(What is needed) Copy out the lines below word for word, leaving out the pictures.

—————

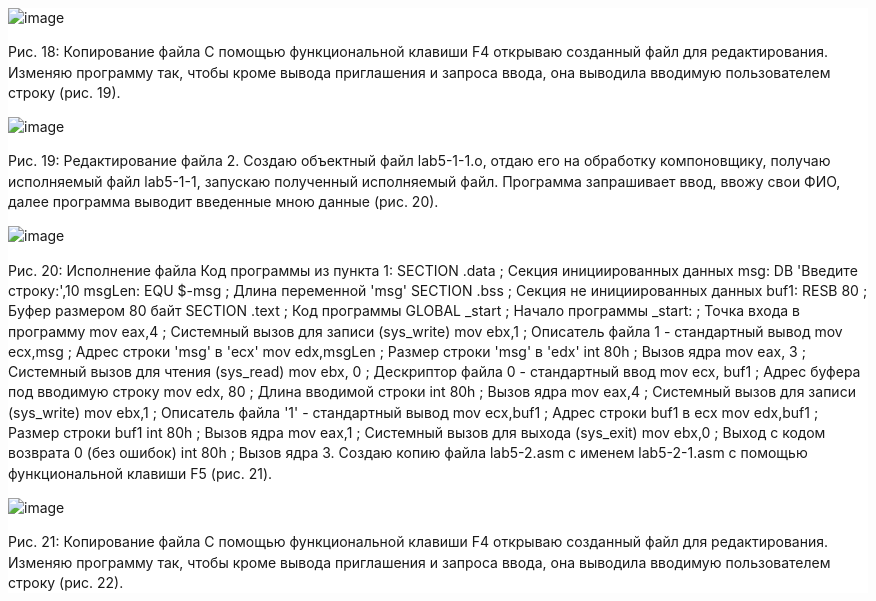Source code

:  ![image](https://github.com/evatsoppa/study_2023-2024_arh-pc/assets/145338773/a4e06cb4-dba6-4a96-954e-78739bc2af11)

Рис. 18: Копирование файла
С помощью функциональной клавиши F4 открываю созданный файл для редактирования. Изменяю программу так, чтобы кроме вывода приглашения и запроса ввода, она выводила вводимую пользователем строку (рис. 19).

 ![image](https://github.com/evatsoppa/study_2023-2024_arh-pc/assets/145338773/13adfc4b-4876-4c2c-a610-6b4f20624a68)

Рис. 19: Редактирование файла
2.	Создаю объектный файл lab5-1-1.o, отдаю его на обработку компоновщику, получаю исполняемый файл lab5-1-1, запускаю полученный исполняемый файл. Программа запрашивает ввод, ввожу свои ФИО, далее программа выводит введенные мною данные (рис. 20).

 ![image](https://github.com/evatsoppa/study_2023-2024_arh-pc/assets/145338773/240657f6-fa1b-4342-8526-9abcb6929c7a)

Рис. 20: Исполнение файла
Код программы из пункта 1:
SECTION .data ; Секция инициированных данных
msg: DB 'Введите строку:',10
msgLen: EQU $-msg ; Длина переменной 'msg'
SECTION .bss ; Секция не инициированных данных
buf1: RESB 80 ; Буфер размером 80 байт
SECTION .text ; Код программы
GLOBAL _start ; Начало программы
_start: ; Точка входа в программу
mov eax,4 ; Системный вызов для записи (sys_write)
mov ebx,1 ; Описатель файла 1 - стандартный вывод
mov ecx,msg ; Адрес строки 'msg' в 'ecx'
mov edx,msgLen ; Размер строки 'msg' в 'edx'
int 80h ; Вызов ядра
mov eax, 3 ; Системный вызов для чтения (sys_read)
mov ebx, 0 ; Дескриптор файла 0 - стандартный ввод
mov ecx, buf1 ; Адрес буфера под вводимую строку
mov edx, 80 ; Длина вводимой строки
int 80h ; Вызов ядра
mov eax,4 ; Системный вызов для записи (sys_write)
mov ebx,1 ; Описатель файла '1' - стандартный вывод
mov ecx,buf1 ; Адрес строки buf1 в ecx
mov edx,buf1 ; Размер строки buf1
int 80h ; Вызов ядра
mov eax,1 ; Системный вызов для выхода (sys_exit)
mov ebx,0 ; Выход с кодом возврата 0 (без ошибок)
int 80h ; Вызов ядра
3.	Создаю копию файла lab5-2.asm с именем lab5-2-1.asm с помощью функциональной клавиши F5 (рис. 21).

 ![image](https://github.com/evatsoppa/study_2023-2024_arh-pc/assets/145338773/b81a47e5-7981-4a82-9f24-de338301023b)

Рис. 21: Копирование файла
С помощью функциональной клавиши F4 открываю созданный файл для редактирования. Изменяю программу так, чтобы кроме вывода приглашения и запроса ввода, она выводила вводимую пользователем строку (рис. 22).
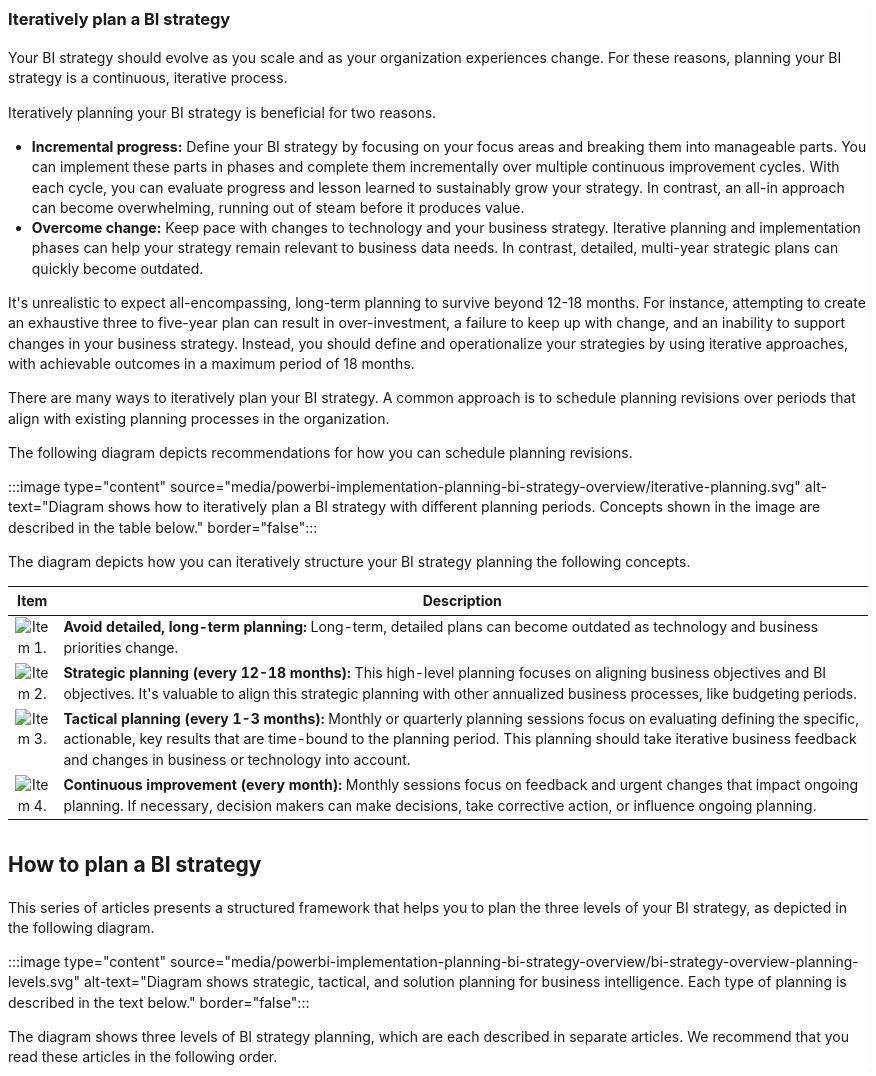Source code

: ### Iteratively plan a BI strategy

Your BI strategy should evolve as you scale and as your organization experiences change. For these reasons, planning your BI strategy is a continuous, iterative process.

Iteratively planning your BI strategy is beneficial for two reasons.

- **Incremental progress:** Define your BI strategy by focusing on your focus areas and breaking them into manageable parts. You can implement these parts in phases and complete them incrementally over multiple continuous improvement cycles. With each cycle, you can evaluate progress and lesson learned to sustainably grow your strategy. In contrast, an all-in approach can become overwhelming, running out of steam before it produces value.
- **Overcome change:** Keep pace with changes to technology and your business strategy. Iterative planning and implementation phases can help your strategy remain relevant to business data needs. In contrast, detailed, multi-year strategic plans can quickly become outdated.

It's unrealistic to expect all-encompassing, long-term planning to survive beyond 12-18 months. For instance, attempting to create an exhaustive three to five-year plan can result in over-investment, a failure to keep up with change, and an inability to support changes in your business strategy. Instead, you should define and operationalize your strategies by using iterative approaches, with achievable outcomes in a maximum period of 18 months.

There are many ways to iteratively plan your BI strategy. A common approach is to schedule planning revisions over periods that align with existing planning processes in the organization.

The following diagram depicts recommendations for how you can schedule planning revisions.

:::image type="content" source="media/powerbi-implementation-planning-bi-strategy-overview/iterative-planning.svg" alt-text="Diagram shows how to iteratively plan a BI strategy with different planning periods. Concepts shown in the image are described in the table below." border="false":::

The diagram depicts how you can iteratively structure your BI strategy planning the following concepts.

| **Item** | **Description** |
| :-: | --- |
| ![Item 1.](../media/legend-number/legend-number-01-fabric.svg) | **Avoid detailed, long-term planning:** Long-term, detailed plans can become outdated as technology and business priorities change. |
| ![Item 2.](../media/legend-number/legend-number-02-fabric.svg) | **Strategic planning (every 12-18 months):** This high-level planning focuses on aligning business objectives and BI objectives. It's valuable to align this strategic planning with other annualized business processes, like budgeting periods. |
| ![Item 3.](../media/legend-number/legend-number-03-fabric.svg) | **Tactical planning (every 1-3 months):** Monthly or quarterly planning sessions focus on evaluating defining the specific, actionable, key results that are time-bound to the planning period. This planning should take iterative business feedback and changes in business or technology into account. |
| ![Item 4.](../media/legend-number/legend-number-04-fabric.svg) | **Continuous improvement (every month):** Monthly sessions focus on feedback and urgent changes that impact ongoing planning. If necessary, decision makers can make decisions, take corrective action, or influence ongoing planning. |

## How to plan a BI strategy

This series of articles presents a structured framework that helps you to plan the three levels of your BI strategy, as depicted in the following diagram.

:::image type="content" source="media/powerbi-implementation-planning-bi-strategy-overview/bi-strategy-overview-planning-levels.svg" alt-text="Diagram shows strategic, tactical, and solution planning for business intelligence. Each type of planning is described in the text below." border="false":::

The diagram shows three levels of BI strategy planning, which are each described in separate articles. We recommend that you read these articles in the following order.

—————

(Task output)
Source code

:  ![image](https://github.com/evatsoppa/study_2023-2024_arh-pc/assets/145338773/a4e06cb4-dba6-4a96-954e-78739bc2af11)

Рис. 18: Копирование файла
С помощью функциональной клавиши F4 открываю созданный файл для редактирования. Изменяю программу так, чтобы кроме вывода приглашения и запроса ввода, она выводила вводимую пользователем строку (рис. 19).

 ![image](https://github.com/evatsoppa/study_2023-2024_arh-pc/assets/145338773/13adfc4b-4876-4c2c-a610-6b4f20624a68)

Рис. 19: Редактирование файла
2.	Создаю объектный файл lab5-1-1.o, отдаю его на обработку компоновщику, получаю исполняемый файл lab5-1-1, запускаю полученный исполняемый файл. Программа запрашивает ввод, ввожу свои ФИО, далее программа выводит введенные мною данные (рис. 20).

 ![image](https://github.com/evatsoppa/study_2023-2024_arh-pc/assets/145338773/240657f6-fa1b-4342-8526-9abcb6929c7a)

Рис. 20: Исполнение файла
Код программы из пункта 1:
SECTION .data ; Секция инициированных данных
msg: DB 'Введите строку:',10
msgLen: EQU $-msg ; Длина переменной 'msg'
SECTION .bss ; Секция не инициированных данных
buf1: RESB 80 ; Буфер размером 80 байт
SECTION .text ; Код программы
GLOBAL _start ; Начало программы
_start: ; Точка входа в программу
mov eax,4 ; Системный вызов для записи (sys_write)
mov ebx,1 ; Описатель файла 1 - стандартный вывод
mov ecx,msg ; Адрес строки 'msg' в 'ecx'
mov edx,msgLen ; Размер строки 'msg' в 'edx'
int 80h ; Вызов ядра
mov eax, 3 ; Системный вызов для чтения (sys_read)
mov ebx, 0 ; Дескриптор файла 0 - стандартный ввод
mov ecx, buf1 ; Адрес буфера под вводимую строку
mov edx, 80 ; Длина вводимой строки
int 80h ; Вызов ядра
mov eax,4 ; Системный вызов для записи (sys_write)
mov ebx,1 ; Описатель файла '1' - стандартный вывод
mov ecx,buf1 ; Адрес строки buf1 в ecx
mov edx,buf1 ; Размер строки buf1
int 80h ; Вызов ядра
mov eax,1 ; Системный вызов для выхода (sys_exit)
mov ebx,0 ; Выход с кодом возврата 0 (без ошибок)
int 80h ; Вызов ядра
3.	Создаю копию файла lab5-2.asm с именем lab5-2-1.asm с помощью функциональной клавиши F5 (рис. 21).

 ![image](https://github.com/evatsoppa/study_2023-2024_arh-pc/assets/145338773/b81a47e5-7981-4a82-9f24-de338301023b)

Рис. 21: Копирование файла
С помощью функциональной клавиши F4 открываю созданный файл для редактирования. Изменяю программу так, чтобы кроме вывода приглашения и запроса ввода, она выводила вводимую пользователем строку (рис. 22).
Source code

: ### Iteratively plan a BI strategy

Your BI strategy should evolve as you scale and as your organization experiences change. For these reasons, planning your BI strategy is a continuous, iterative process.

Iteratively planning your BI strategy is beneficial for two reasons.

- **Incremental progress:** Define your BI strategy by focusing on your focus areas and breaking them into manageable parts. You can implement these parts in phases and complete them incrementally over multiple continuous improvement cycles. With each cycle, you can evaluate progress and lesson learned to sustainably grow your strategy. In contrast, an all-in approach can become overwhelming, running out of steam before it produces value.
- **Overcome change:** Keep pace with changes to technology and your business strategy. Iterative planning and implementation phases can help your strategy remain relevant to business data needs. In contrast, detailed, multi-year strategic plans can quickly become outdated.

It's unrealistic to expect all-encompassing, long-term planning to survive beyond 12-18 months. For instance, attempting to create an exhaustive three to five-year plan can result in over-investment, a failure to keep up with change, and an inability to support changes in your business strategy. Instead, you should define and operationalize your strategies by using iterative approaches, with achievable outcomes in a maximum period of 18 months.

There are many ways to iteratively plan your BI strategy. A common approach is to schedule planning revisions over periods that align with existing planning processes in the organization.

The following diagram depicts recommendations for how you can schedule planning revisions.

:::image type="content" source="media/powerbi-implementation-planning-bi-strategy-overview/iterative-planning.svg" alt-text="Diagram shows how to iteratively plan a BI strategy with different planning periods. Concepts shown in the image are described in the table below." border="false":::

The diagram depicts how you can iteratively structure your BI strategy planning the following concepts.

| **Item** | **Description** |
| :-: | --- |
| ![Item 1.](../media/legend-number/legend-number-01-fabric.svg) | **Avoid detailed, long-term planning:** Long-term, detailed plans can become outdated as technology and business priorities change. |
| ![Item 2.](../media/legend-number/legend-number-02-fabric.svg) | **Strategic planning (every 12-18 months):** This high-level planning focuses on aligning business objectives and BI objectives. It's valuable to align this strategic planning with other annualized business processes, like budgeting periods. |
| ![Item 3.](../media/legend-number/legend-number-03-fabric.svg) | **Tactical planning (every 1-3 months):** Monthly or quarterly planning sessions focus on evaluating defining the specific, actionable, key results that are time-bound to the planning period. This planning should take iterative business feedback and changes in business or technology into account. |
| ![Item 4.](../media/legend-number/legend-number-04-fabric.svg) | **Continuous improvement (every month):** Monthly sessions focus on feedback and urgent changes that impact ongoing planning. If necessary, decision makers can make decisions, take corrective action, or influence ongoing planning. |

## How to plan a BI strategy

This series of articles presents a structured framework that helps you to plan the three levels of your BI strategy, as depicted in the following diagram.

:::image type="content" source="media/powerbi-implementation-planning-bi-strategy-overview/bi-strategy-overview-planning-levels.svg" alt-text="Diagram shows strategic, tactical, and solution planning for business intelligence. Each type of planning is described in the text below." border="false":::

The diagram shows three levels of BI strategy planning, which are each described in separate articles. We recommend that you read these articles in the following order.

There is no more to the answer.